In 2017 Georgia Tech tailed off against Tennessee, melted down at Miami and vanished at Virginia. That’s three losses after double-digit leads in the second half.
But that was last year. The Yellow Jackets said this season would be different. They would take leads and keep them. They would find a way to finish.
And yet Tech blew it against South Florida on Saturday. Facing their first real test of the season, the Jackets gave back a 10-point lead in the fourth quarter and lost by 11.
That should be hard to do. The Jackets did it regularly in 2017. They did it again in their first 2018 game against an FBS foe.
“It kind of happened today,” Tech quarterback TaQuon Marshall said. “We just had a hiccup with the fumble. If we don’t have the fumble, we go down and score and we will be having a totally different conversation right now.”
Maybe, but it wasn’t just about A-back Qua Searcy’s fumble. Tech led 38-35 when he lost a fumble at USF’s 12-yard line, and the Bulls turned that turnover into a go-ahead touchdown. The Jackets couldn’t respond.
But this was a rerun of the same plot we’ve seen from the Jackets before. The details just change a bit from episode to episode. If it wasn’t that fumble, it would probably be some other foul-up.
This wasn’t supposed to happen anymore. Tech coach Paul Johnson hired a new defensive coordinator, Nate Woody, and shuffled staff responsibilities for Tech’s problematic special teams. The result Saturday: Tech’s defense faded in the second half, and the special teams are still a mess.
Terrence Horne Jr., USF’s speedy freshman, ran back consecutive kickoffs for touchdowns, for 98 and 97 yards, in the first half. Johnson said Tech’s coverage erred in the same way both times, with players responsible for containing Horne getting bunched up with those supposed to force him.
“You think we coach them to get on the same level?” Johnson said. “I can’t tell you what happened.”
Tech’s defense gave up four touchdowns on five USF drives in the second half, three of them longer than 70 yards. Woody’s group is supposed to be disruptive. USF QB Blake Barrett was unhurried on USF’s go-ahead touchdown drive, which covered 88 yards in 10 plays.
“It was about like the others, wasn’t it?” Johnson said. “We could never get close to stopping them.”
Horne’s back-to-back kickoff touchdowns were obviously problematic (a desperation tackle saved what likely would have been a TD on Horne’s first return). The defense’s goal-line stand in the first half was erased by its inability to stop the Bulls after halftime.

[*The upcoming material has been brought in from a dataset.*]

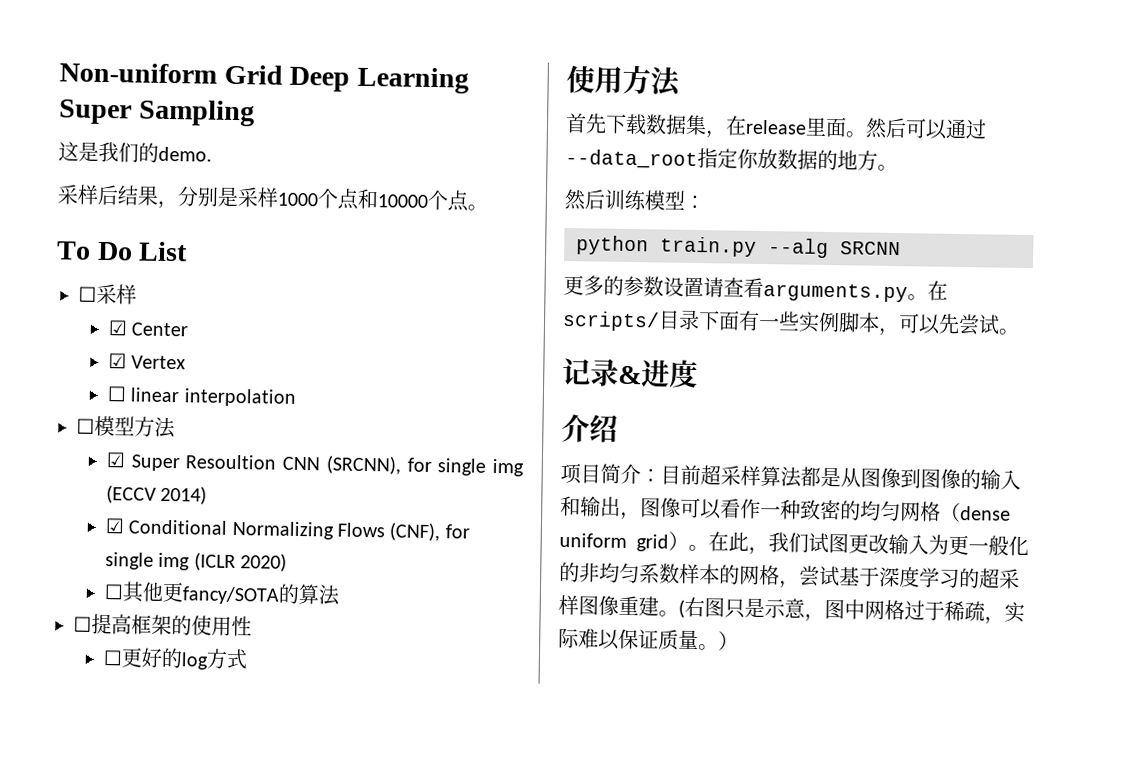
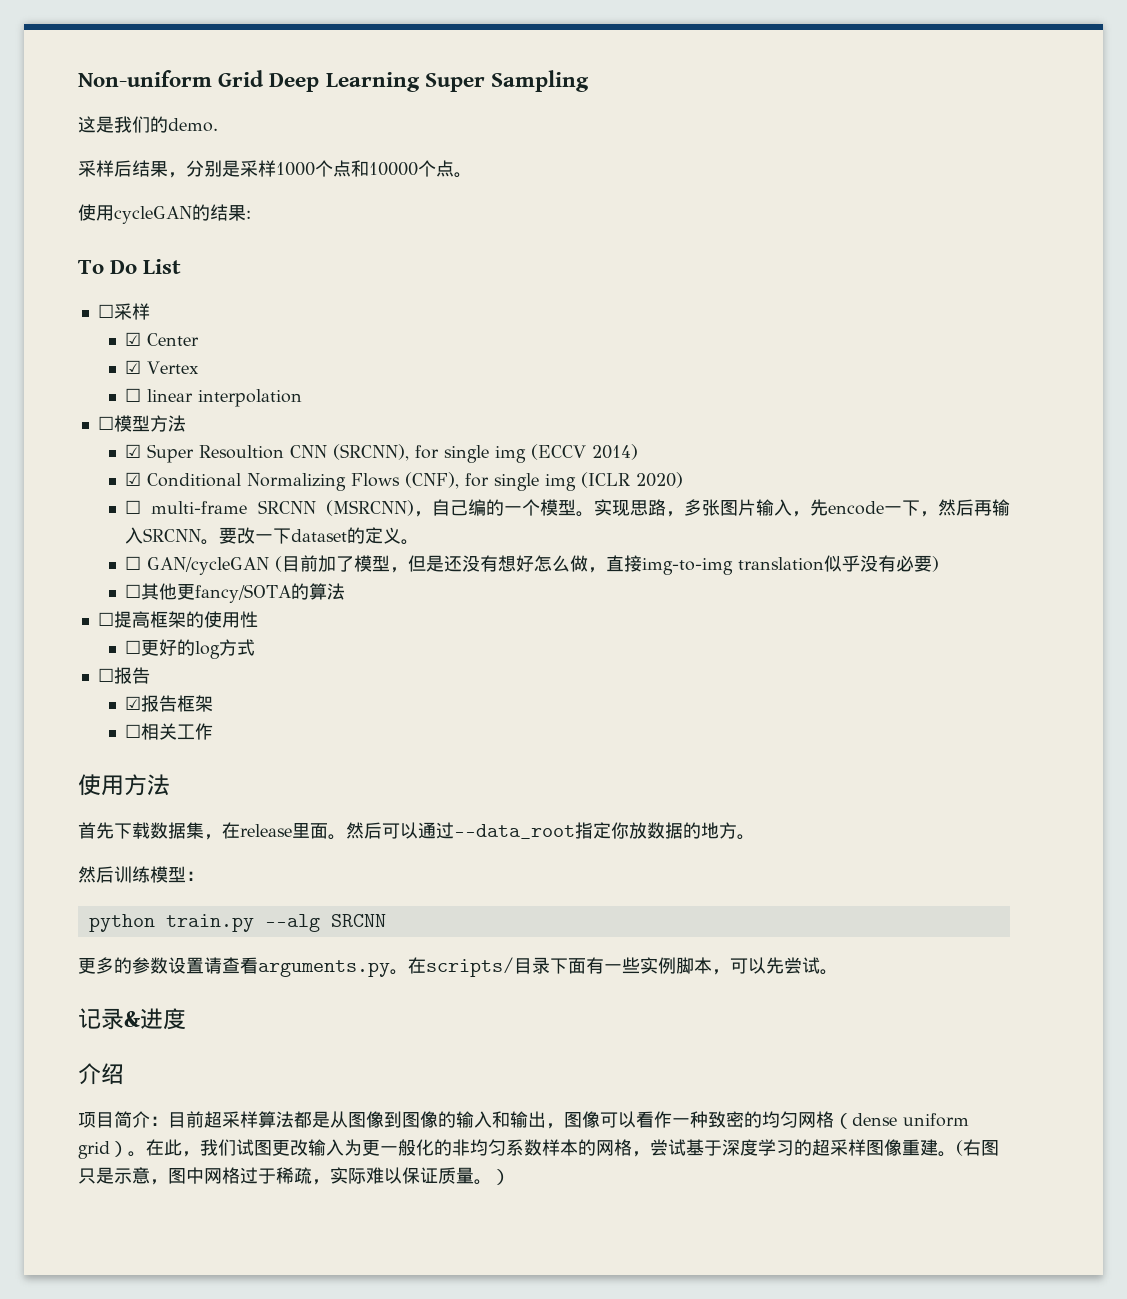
(488, 207) none -> [78,204,251,224] // 使用cycleGAN的结果:
(288, 562) none -> [125,499,1010,517] [125,527,420,545] [125,555,940,575] // ☐ multi-frame SRCNN (MSRCNN)，自己编的一个模型。实现思路，多张图片输入，先encode一下，然后再输入SRCNN。要改一下dataset的定义。 // ☐ GAN/cycleGAN (目前加了模型，但是还没有想好怎么做，直接img-to-img translation似乎没有必要)
(248, 659) none -> [97,667,150,684] [125,695,214,712] [125,723,214,740] // ☐报告 // ☑报告框架 // ☐相关工作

But Johnson’s offense had a chance to make all of that not matter. After USF’s go-ahead touchdown, the Jackets got the ball with 5:08 left and needing 75 yards for a TD and the lead. Searcy gained 17 yards on the first play.
This looked like a time for one of those methodical Tech TD drives. Five yards here, six yards there and always the chance of breaking a big one. Eat the clock, score the TD and win the game.
Instead, Tech started passing. Marshall’s first-down attempt fell incomplete. A holding call erased an 11-yard completion on second down and pushed Tech back.
I couldn’t finish a question about Johnson’s strategy on that drive before he started griping about the penalty.
“They slapped us with a holding penalty, didn’t they?” Johnson said. “Right after we hit a first down on a pass.”
(A replay showed Tech USF end Juwaun Brown fall to the ground as Tech guard Will Bryan grabbed at him, but it was hard to tell Bryan pulled him down.)
On the replay of that second down, Tech tried to pass again. The Bulls pressured Marshall and forced him to throw the ball away. That made it third-and-20, and the Jackets pretty much had to pass, which is never a good situation for them.
The Bulls mobbed Marshall again soon after he dropped back, hit his arm as he passed, and sent the ball wobbling high in the air. Linebacker Nico Sawtelle caught it. The Bulls then went 18 yards in five plays, converting a fourth-and-one before Barnett rumbled in from five yards to essentially end the game.
Johnson had Marshall in the game throwing the ball on a crucial drive. He had Marshall’s backup, redshirt freshman Tobias Oliver, on the sideline after he looked great running for 97 yards on 18 carries and three TDs.
Marshall went out with an injury on the third play of the second half, and Oliver carried five consecutive times with a five-yard TD to finish. Oliver muscled into the end zone for his second TD. On the next drive the Bulls stopped him on third down at their 1-yard line, the Jackets naturally went for it, and Oliver shuffled to his right and ran in for the score and the 38-28 lead.
Marshall re-entered the game during the drive that ended with Searcy’s fumble. Tech had a third-and-9 at the time. Marshall converted it with a 21-yard pass to Clinton Lynch.
Johnson said he didn’t consider going back to Oliver. A questioner noted that Oliver seemed to have a rhythm.
“Well, that’s your opinion,” Johnson said. “If you get to be the coach next year, put him in.”
Maybe that also will be the year that Johnson’s Jackets finally figure out how to hold a big second-half lead.